# What you will do:
Return exactly the span that opens with the line containing "wire selector_not;" and closes with the final line of the records, both included.

-------

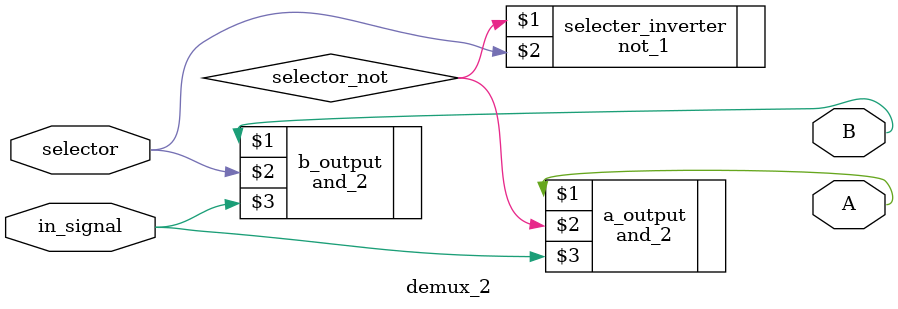
<source format=v>
module demux_2(output wire A, output wire B, input wire in_signal, input wire selector);
    wire selector_not;
    not_1 selecter_inverter(selector_not, selector);

    and_2 a_output(A, selector_not, in_signal);
    and_2 b_output(B, selector, in_signal);
endmodule

</source>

-------

# Result of the task:
    wire selector_not;
    not_1 selecter_inverter(selector_not, selector);

    and_2 a_output(A, selector_not, in_signal);
    and_2 b_output(B, selector, in_signal);
endmodule

</source>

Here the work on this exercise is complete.